--- EXERCISE ---
Quote the lines below exactly, from the one that holds "Marion Regan" through the final line of the records, and only those.

[Collected data]
_ _ _ _ _ _ _
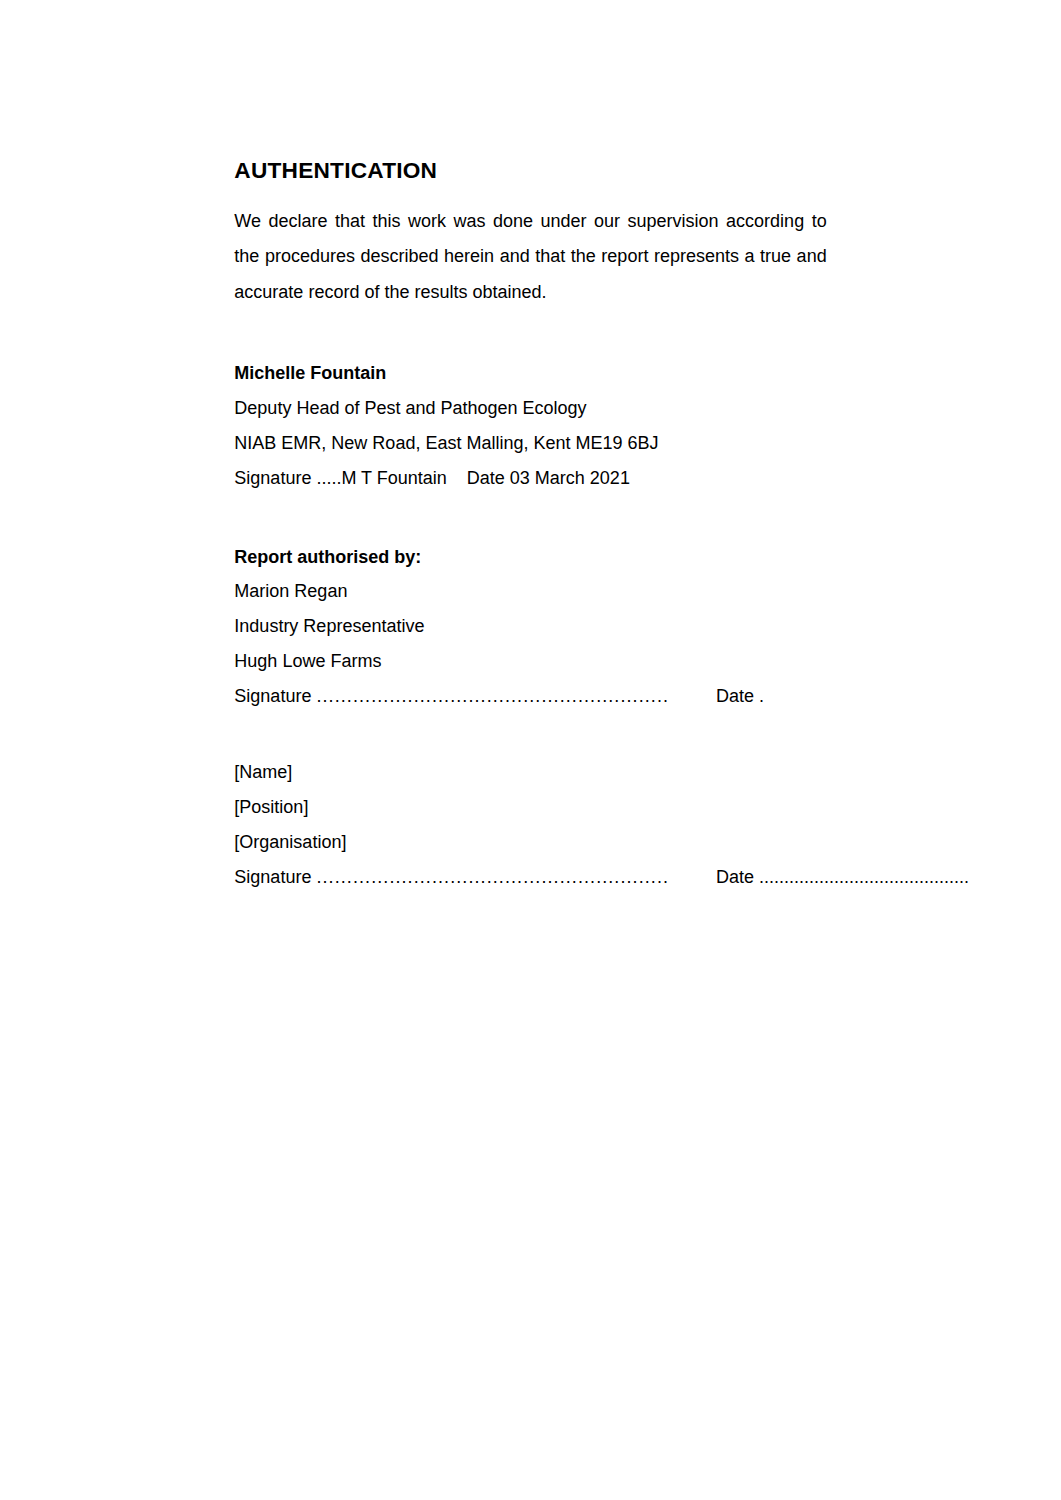AUTHENTICATION
We declare that this work was done under our supervision according to the procedures described herein and that the report represents a true and accurate record of the results obtained.
Michelle Fountain
Deputy Head of Pest and Pathogen Ecology
NIAB EMR, New Road, East Malling, Kent ME19 6BJ
Signature .....M T Fountain Date 03 March 2021
Report authorised by:
Marion Regan
Industry Representative
Hugh Lowe Farms
Signature .......................................................... Date .
[Name]
[Position]
[Organisation]
Signature .......................................................... Date ..........................................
_ _ _ _ _ _ _
--- EXERCISE SOLUTION ---
Marion Regan
Industry Representative
Hugh Lowe Farms
Signature .......................................................... Date .
[Name]
[Position]
[Organisation]
Signature .......................................................... Date ..........................................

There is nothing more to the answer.